Dataset excerpts

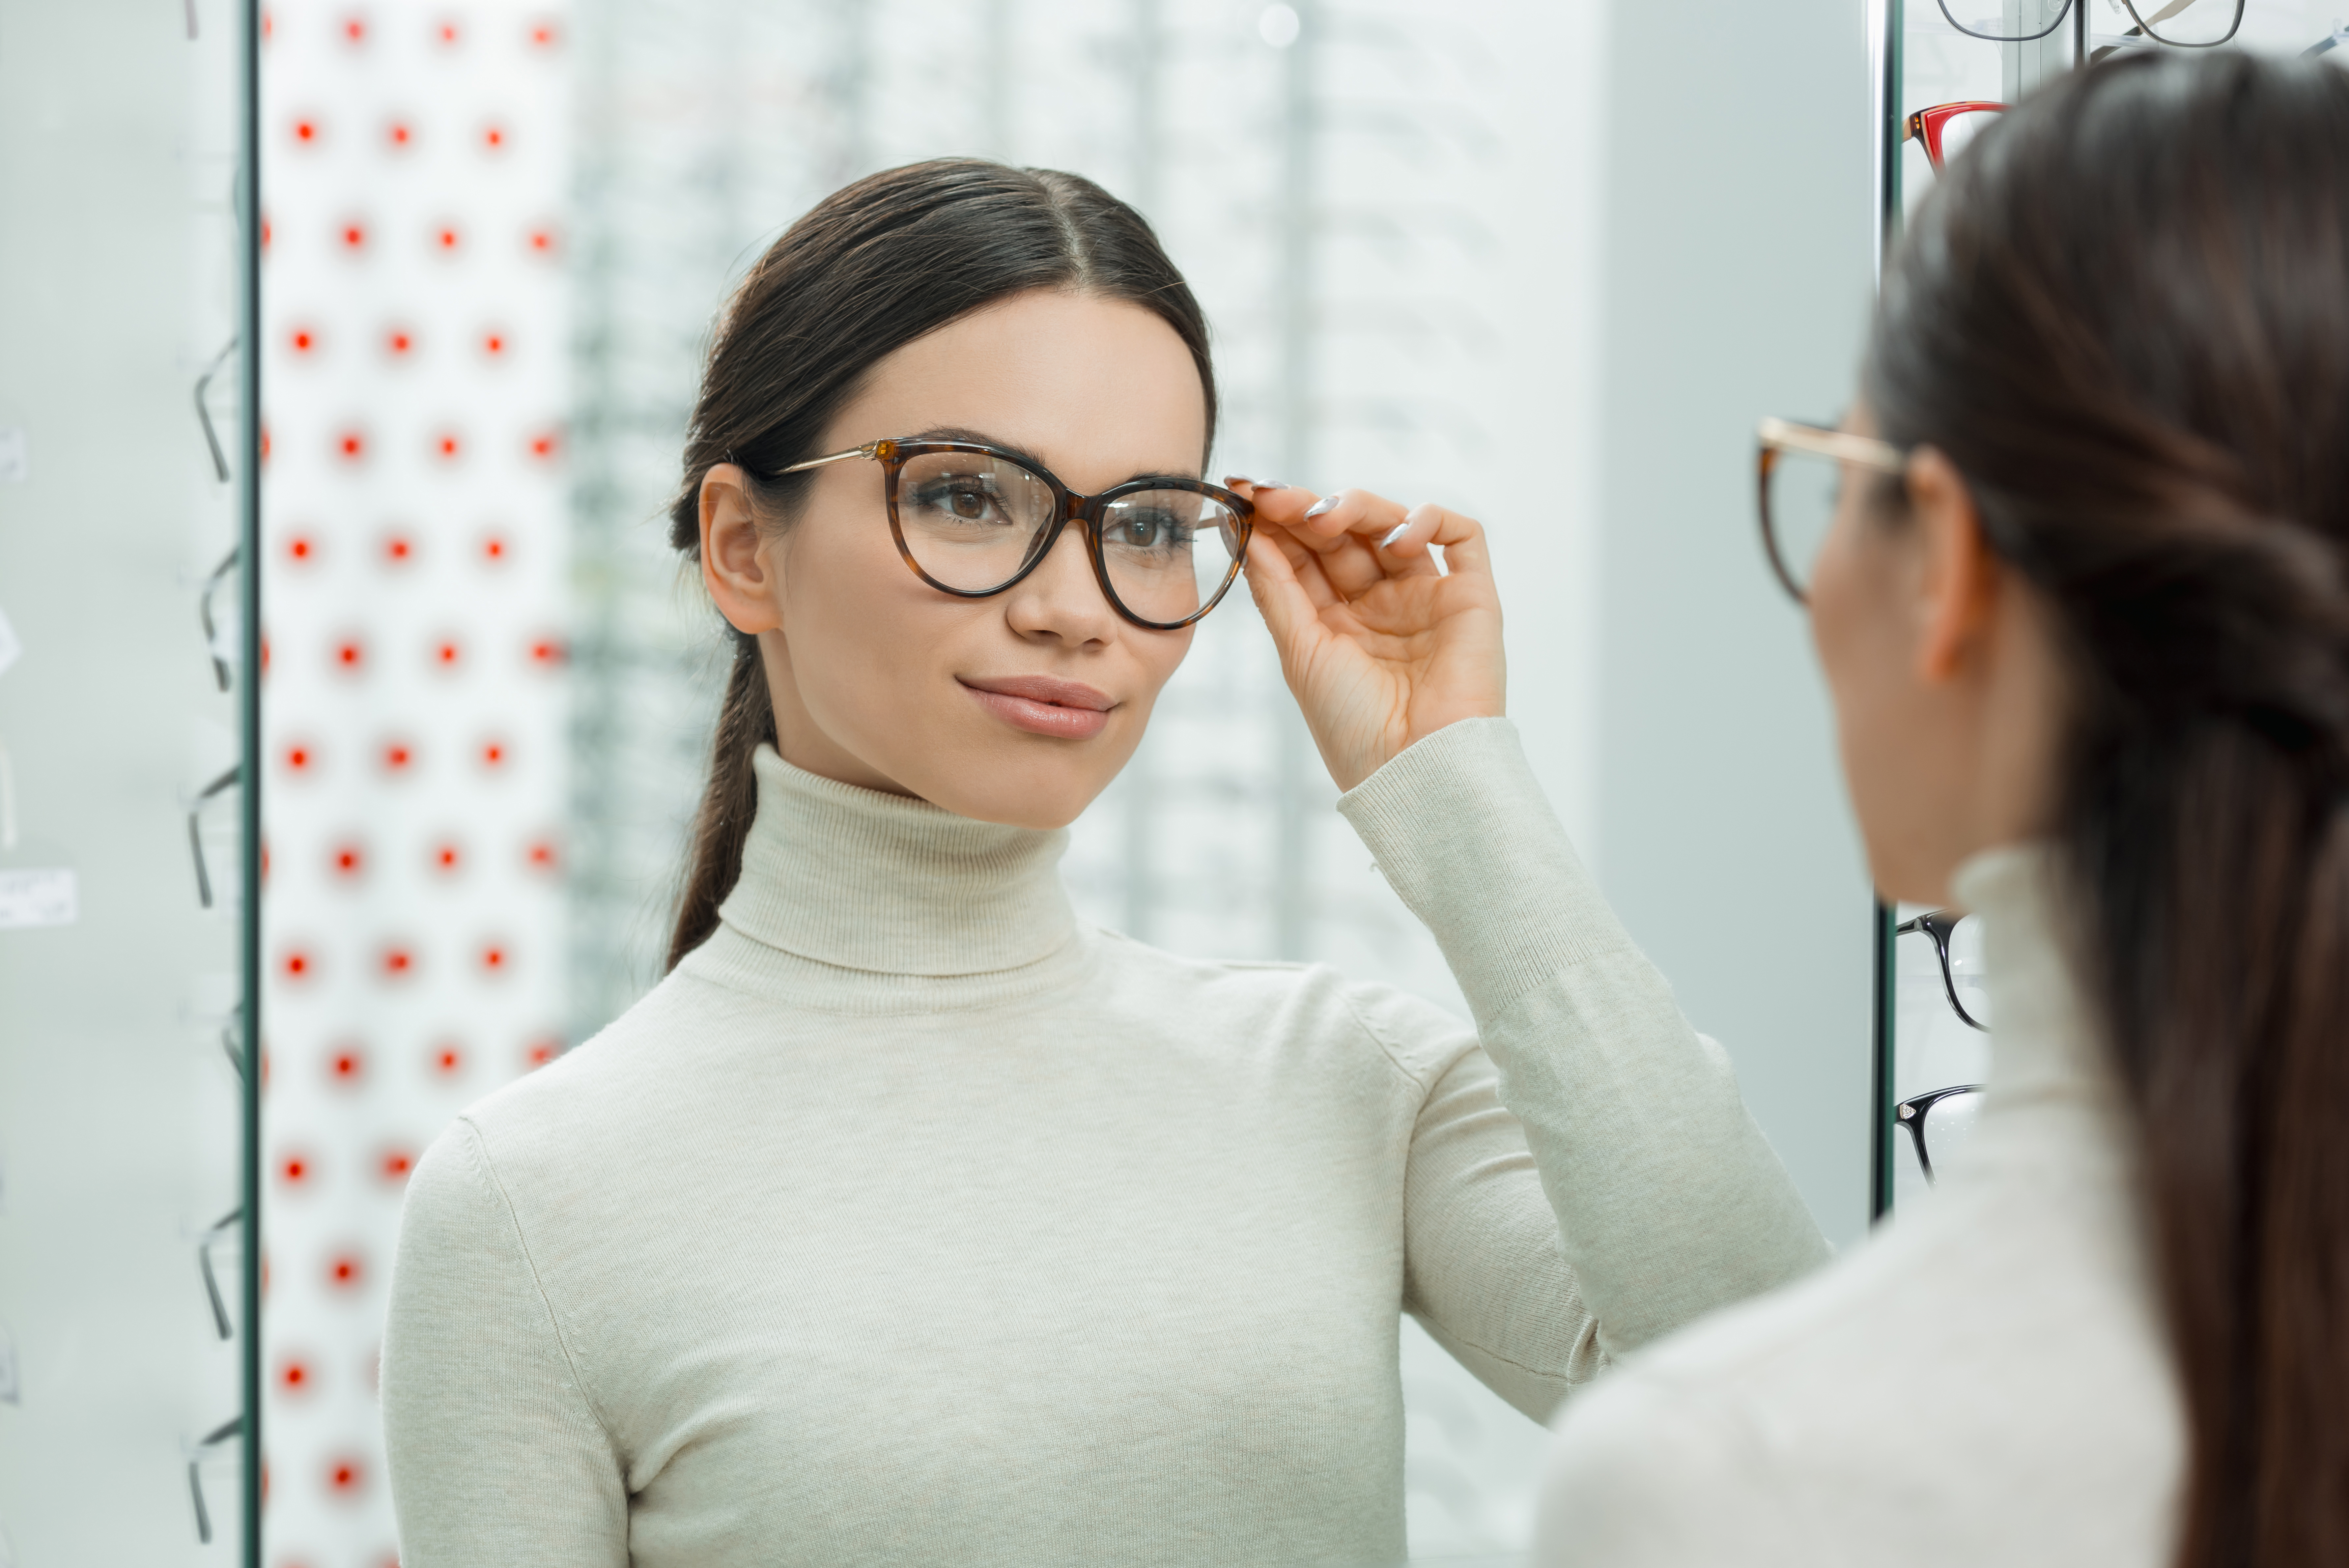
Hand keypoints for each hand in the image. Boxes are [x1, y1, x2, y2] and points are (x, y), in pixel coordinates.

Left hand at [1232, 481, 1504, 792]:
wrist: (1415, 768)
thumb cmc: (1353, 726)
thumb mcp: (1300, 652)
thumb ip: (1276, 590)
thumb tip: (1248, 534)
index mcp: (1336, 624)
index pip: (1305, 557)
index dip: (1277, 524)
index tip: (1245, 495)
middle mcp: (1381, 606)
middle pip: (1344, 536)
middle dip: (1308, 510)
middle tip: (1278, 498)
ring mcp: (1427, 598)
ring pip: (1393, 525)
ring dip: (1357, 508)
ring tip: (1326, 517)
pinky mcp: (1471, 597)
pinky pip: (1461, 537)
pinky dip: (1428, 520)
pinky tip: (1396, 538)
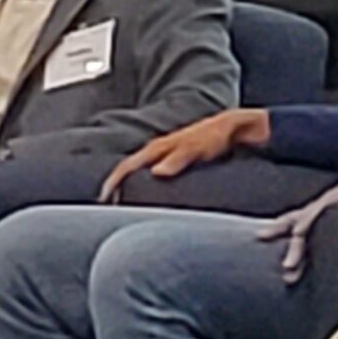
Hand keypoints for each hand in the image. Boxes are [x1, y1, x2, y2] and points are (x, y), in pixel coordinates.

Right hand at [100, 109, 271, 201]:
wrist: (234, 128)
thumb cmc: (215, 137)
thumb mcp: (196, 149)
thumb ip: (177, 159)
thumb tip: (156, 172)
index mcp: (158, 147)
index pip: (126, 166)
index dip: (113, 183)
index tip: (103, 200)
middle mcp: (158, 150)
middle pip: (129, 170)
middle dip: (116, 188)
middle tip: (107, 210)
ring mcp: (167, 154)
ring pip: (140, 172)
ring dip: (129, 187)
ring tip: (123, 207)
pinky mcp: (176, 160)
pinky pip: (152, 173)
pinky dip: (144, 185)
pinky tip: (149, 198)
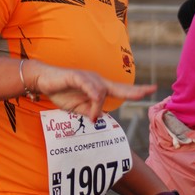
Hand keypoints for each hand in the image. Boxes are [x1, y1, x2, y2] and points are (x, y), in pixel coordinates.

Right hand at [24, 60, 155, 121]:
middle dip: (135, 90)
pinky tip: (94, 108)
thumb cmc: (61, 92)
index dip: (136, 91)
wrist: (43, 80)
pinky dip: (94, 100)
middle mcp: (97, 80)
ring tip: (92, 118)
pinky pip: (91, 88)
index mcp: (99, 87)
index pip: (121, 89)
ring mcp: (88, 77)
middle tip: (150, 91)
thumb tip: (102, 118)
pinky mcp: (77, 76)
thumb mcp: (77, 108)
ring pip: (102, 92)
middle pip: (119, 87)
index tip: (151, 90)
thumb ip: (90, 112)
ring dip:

• [WHAT YOU ARE ASKED TO DO]:
Reproduce, word for word, only the lines in the records above from the line with "Left hand at" through the line with "ring mcp: (167, 154)", including both ends; omit the pictures.

• [PROBLEM SOLUTION]:
Left hand at [1232, 481, 1504, 792]:
wrist: (1415, 768)
thumb cmc: (1353, 726)
thumb mcp: (1300, 652)
thumb ip: (1276, 590)
thumb tip: (1248, 534)
index mcp: (1336, 624)
index pip: (1305, 557)
index dip: (1277, 524)
index tip: (1245, 495)
middle mcp: (1381, 606)
middle pip: (1344, 536)
middle dip: (1308, 510)
middle tip: (1278, 498)
ring mcp: (1427, 598)
ring pip: (1393, 525)
ring dip: (1357, 508)
ring tip: (1326, 517)
pinky mcp: (1471, 597)
pinky pip: (1461, 537)
pinky dip: (1428, 520)
pinky tip: (1396, 538)
Hand keypoints for each hand in the image. Boxes are [x1, y1, x2, y2] and points are (x, y), in pixel coordinates.

Right hand at [100, 109, 271, 201]:
wrist: (234, 128)
thumb cmc: (215, 137)
thumb mcp: (196, 149)
thumb ip: (177, 159)
thumb tip: (156, 172)
index mcp: (158, 147)
index pip: (126, 166)
index dip: (113, 183)
index tip: (103, 200)
middle mcp: (158, 150)
middle pip: (129, 170)
middle dip: (116, 188)
middle tip: (107, 210)
ring mcp: (167, 154)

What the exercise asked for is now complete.